= EXERCISE PROMPT =
Write each entry out again exactly as it was given.
========================================================================
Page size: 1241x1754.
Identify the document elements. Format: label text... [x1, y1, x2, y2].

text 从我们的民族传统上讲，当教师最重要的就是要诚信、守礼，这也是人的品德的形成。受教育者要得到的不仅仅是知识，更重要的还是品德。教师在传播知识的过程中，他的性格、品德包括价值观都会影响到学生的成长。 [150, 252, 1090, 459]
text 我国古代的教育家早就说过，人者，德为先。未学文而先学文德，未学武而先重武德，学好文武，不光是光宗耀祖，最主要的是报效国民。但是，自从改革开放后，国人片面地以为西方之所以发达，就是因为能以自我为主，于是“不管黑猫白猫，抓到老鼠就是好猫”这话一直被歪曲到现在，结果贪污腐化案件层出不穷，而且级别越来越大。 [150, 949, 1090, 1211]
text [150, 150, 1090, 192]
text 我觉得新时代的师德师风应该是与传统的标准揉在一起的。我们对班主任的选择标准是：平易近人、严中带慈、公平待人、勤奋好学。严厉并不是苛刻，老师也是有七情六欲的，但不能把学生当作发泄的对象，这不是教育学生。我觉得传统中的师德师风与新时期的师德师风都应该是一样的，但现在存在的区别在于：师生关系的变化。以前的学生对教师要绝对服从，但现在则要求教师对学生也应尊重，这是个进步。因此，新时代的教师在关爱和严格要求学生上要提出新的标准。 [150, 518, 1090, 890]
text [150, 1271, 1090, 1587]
========================================================================
= OUTPUT FOR THIS EXERCISE =
Page size: 1241x1754.
Identify the document elements. Format: label text... [x1, y1, x2, y2].

text 从我们的民族传统上讲，当教师最重要的就是要诚信、守礼，这也是人的品德的形成。受教育者要得到的不仅仅是知识，更重要的还是品德。教师在传播知识的过程中，他的性格、品德包括价值观都会影响到学生的成长。 [150, 252, 1090, 459]
text 我国古代的教育家早就说过，人者，德为先。未学文而先学文德，未学武而先重武德，学好文武，不光是光宗耀祖，最主要的是报效国民。但是，自从改革开放后，国人片面地以为西方之所以发达，就是因为能以自我为主，于是“不管黑猫白猫，抓到老鼠就是好猫”这话一直被歪曲到现在，结果贪污腐化案件层出不穷，而且级别越来越大。 [150, 949, 1090, 1211]
text [150, 150, 1090, 192]
text 我觉得新时代的师德师风应该是与传统的标准揉在一起的。我们对班主任的选择标准是：平易近人、严中带慈、公平待人、勤奋好学。严厉并不是苛刻，老师也是有七情六欲的，但不能把学生当作发泄的对象，这不是教育学生。我觉得传统中的师德师风与新时期的师德师风都应该是一样的，但现在存在的区别在于：师生关系的变化。以前的学生对教师要绝对服从，但现在则要求教师对学生也应尊重，这是个进步。因此，新时代的教师在关爱和严格要求学生上要提出新的标准。 [150, 518, 1090, 890]
text [150, 1271, 1090, 1587]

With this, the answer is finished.